- [BRIEF 1]:
In the post about basil guacamole, copy out the part that opens with the words containing "Sacramento summers are" and closes with "Hello, new friend!", word for word.
- [BRIEF 2]:
Pick up the post about basil guacamole where it stops and keep writing it.

-------- TEXT SECTION --------

Tuesday, July 14, 2009


Basil Guacamole

Sacramento summers are too hot for cilantro. Mine grows beautifully all winter long, but past spring, it wilts and fizzles in our heat. Basil, the wonderful, spicy herb that I adore, however, loves the heat. Since avocados and tomatoes are fresh at the farmers’ market, and I was craving guacamole, I thought I’d experiment and substitute basil for cilantro.

Winner! I actually liked this more than the original version. I used a hybrid basil that volunteered itself in my garden this year. It’s a blend between cinnamon and Italian basil, so it’s got an extra bite and sweetness. Stirred into the guacamole, it sent bright bursts through every morsel. Hello, new friend!

-------- DATASET EXTRACT --------

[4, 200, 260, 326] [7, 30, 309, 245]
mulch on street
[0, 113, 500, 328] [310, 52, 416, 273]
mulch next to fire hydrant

--------

- [EXERCISE RESULT 1]:
Sacramento summers are too hot for cilantro. Mine grows beautifully all winter long, but past spring, it wilts and fizzles in our heat. Basil, the wonderful, spicy herb that I adore, however, loves the heat. Since avocados and tomatoes are fresh at the farmers’ market, and I was craving guacamole, I thought I’d experiment and substitute basil for cilantro.

Winner! I actually liked this more than the original version. I used a hybrid basil that volunteered itself in my garden this year. It’s a blend between cinnamon and Italian basil, so it’s got an extra bite and sweetness. Stirred into the guacamole, it sent bright bursts through every morsel. Hello, new friend!

- [EXERCISE RESULT 2]:
Basil Guacamole

2 avocados, peeled and seeded
1 small tomato (I prefer Brandywine), diced
1 tiny red onion, diced (I used the baby-sized onions from my garden—about the size of a tea bag)
Juice from one lime (don’t skimp here—this stuff makes a delightful tang that enhances the whole dish)
1 teaspoon freshly ground black pepper
2 teaspoons hot sauce
2 Tablespoons basil, julienned (chopped finely)

Mash the avocado with a fork. Add the remaining ingredients and stir together. Serve with organic blue corn tortilla chips. Or, eat by the spoonfuls.

Serves 2 as a light appetizer. If you’re hungry, double up!